[Detected change data]

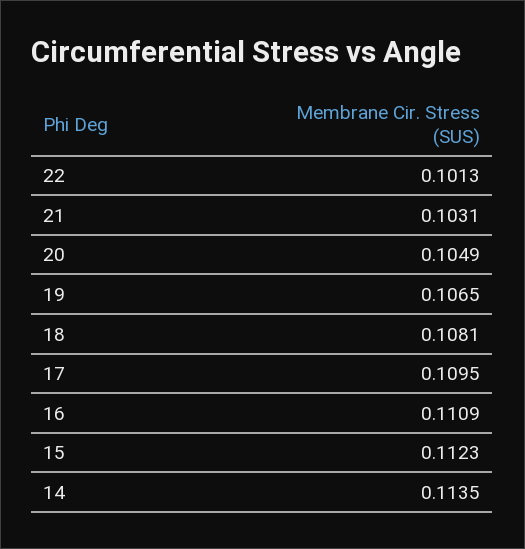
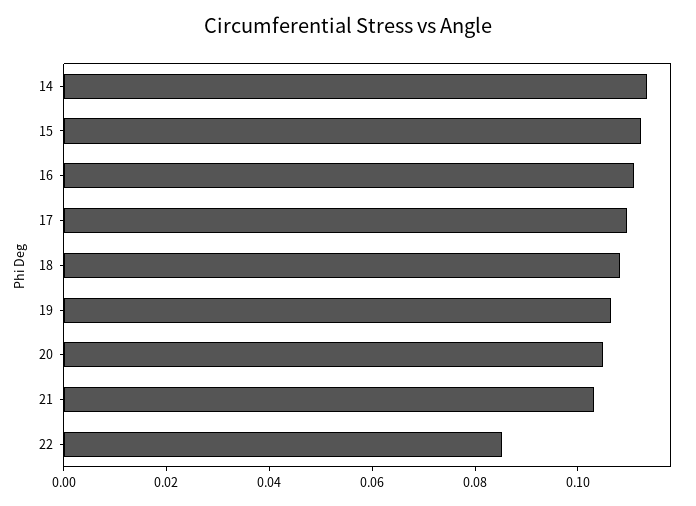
22: 0.1013 -> 0.085

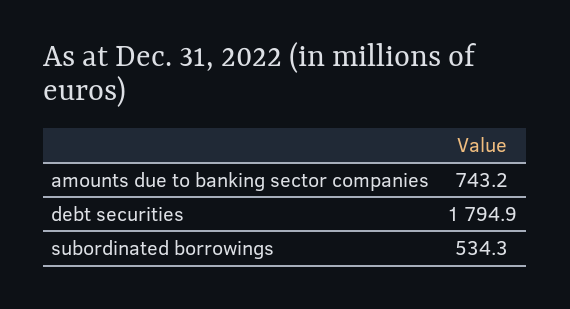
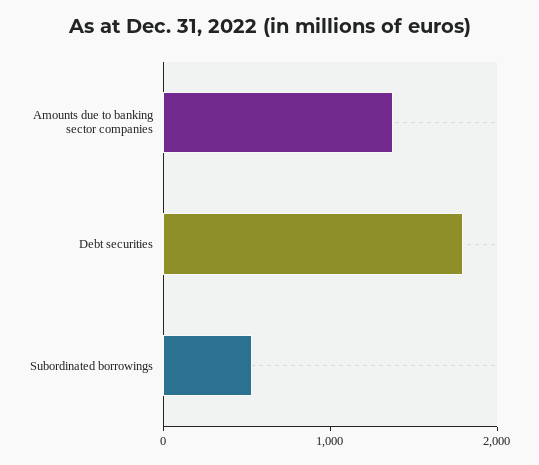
amounts due to banking sector companies: 743.2 -> 1400

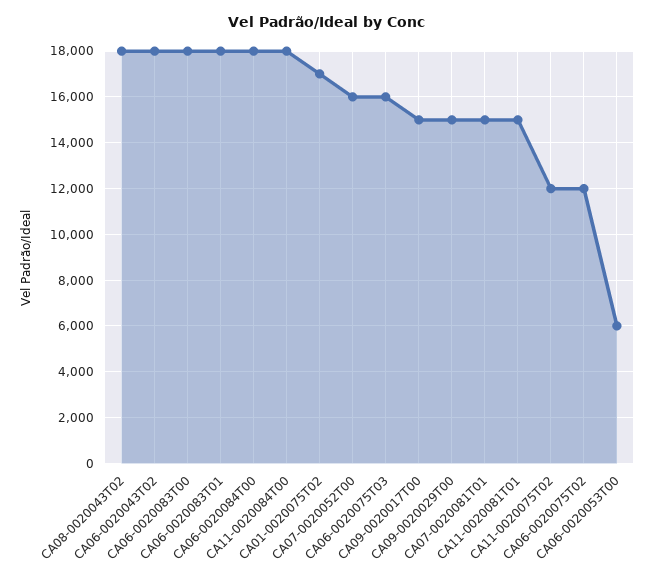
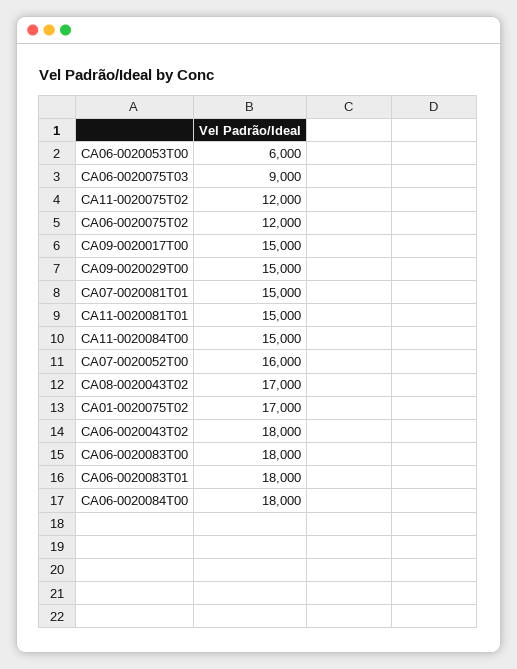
CA08-0020043T02: 18000 -> 17000
CA11-0020084T00: 18000 -> 15000
CA06-0020075T03: 16000 -> 9000

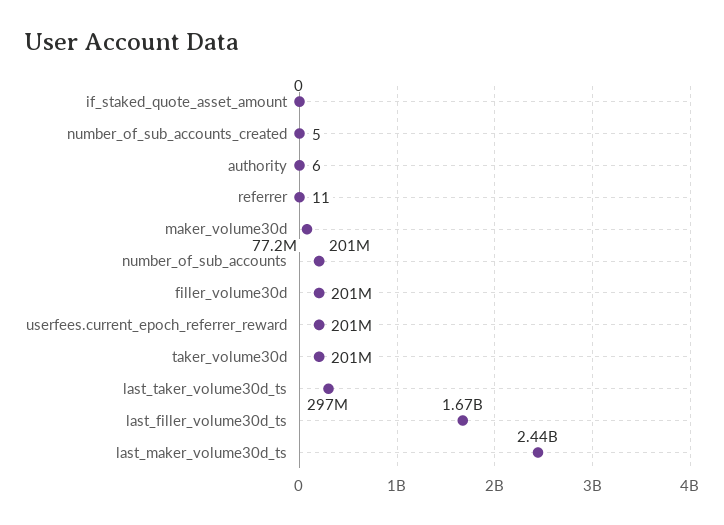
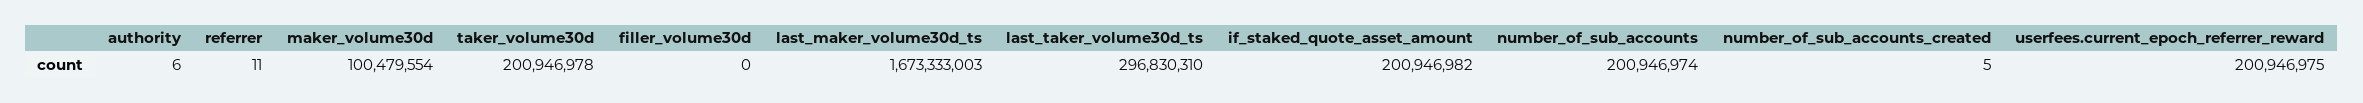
if_staked_quote_asset_amount: 0 -> 200946982
maker_volume30d: 77200000 -> 100479554
filler_volume30d: 201000000 -> 0
last_filler_volume30d_ts: 1670000000 -> none
last_maker_volume30d_ts: 2440000000 -> 1673333003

Exercise: Your answer must be every record above, word for word, with no pictures.

Written solution:
22: 0.1013 -> 0.085

amounts due to banking sector companies: 743.2 -> 1400

CA08-0020043T02: 18000 -> 17000
CA11-0020084T00: 18000 -> 15000
CA06-0020075T03: 16000 -> 9000

if_staked_quote_asset_amount: 0 -> 200946982
maker_volume30d: 77200000 -> 100479554
filler_volume30d: 201000000 -> 0
last_filler_volume30d_ts: 1670000000 -> none
last_maker_volume30d_ts: 2440000000 -> 1673333003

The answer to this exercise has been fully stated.